The problem -
Gather every line from the items below that contains the string "True", and treat uppercase and lowercase letters as different.

Listed entries -
((
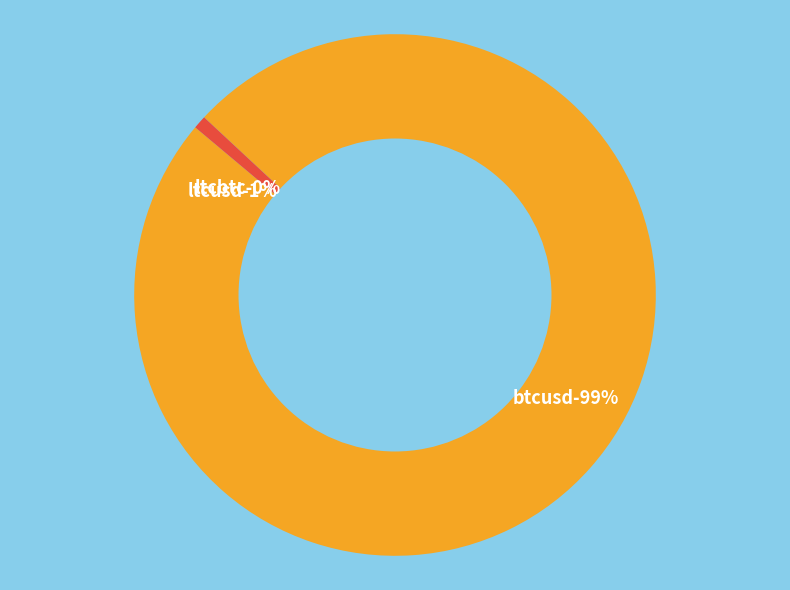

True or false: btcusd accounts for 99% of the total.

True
))
((
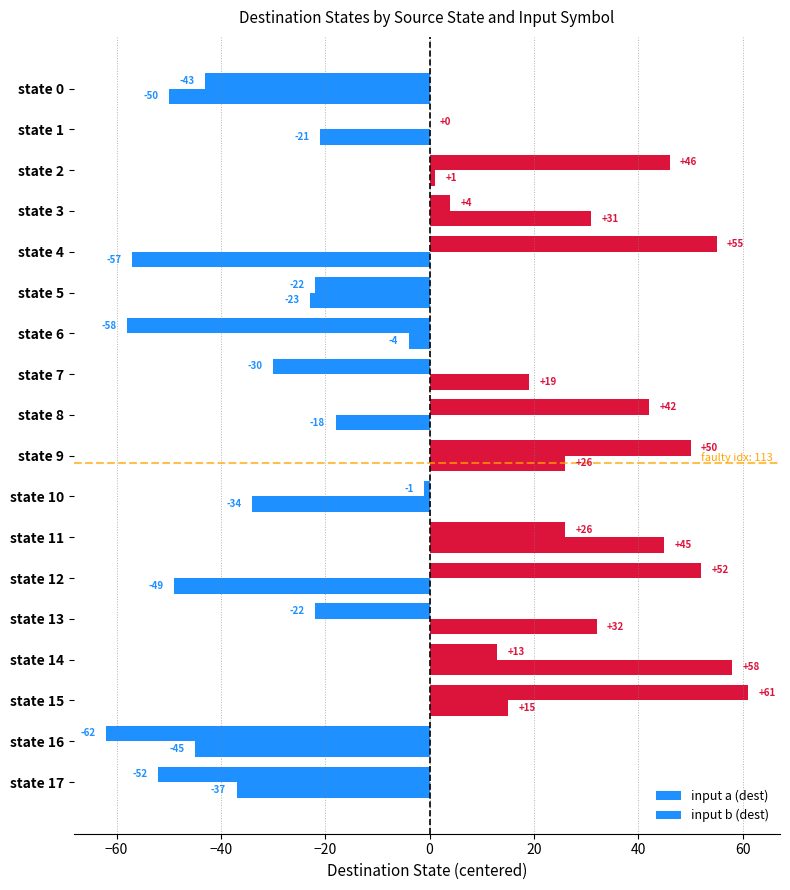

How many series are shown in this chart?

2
))
((
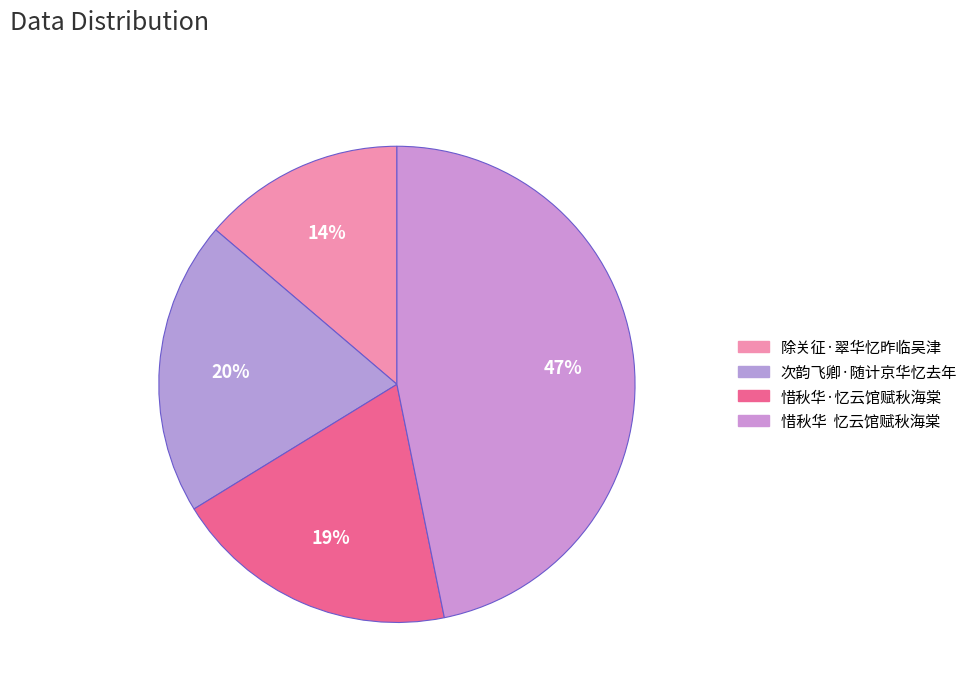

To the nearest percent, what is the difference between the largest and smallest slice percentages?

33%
))
Your solution -
True or false: btcusd accounts for 99% of the total.
True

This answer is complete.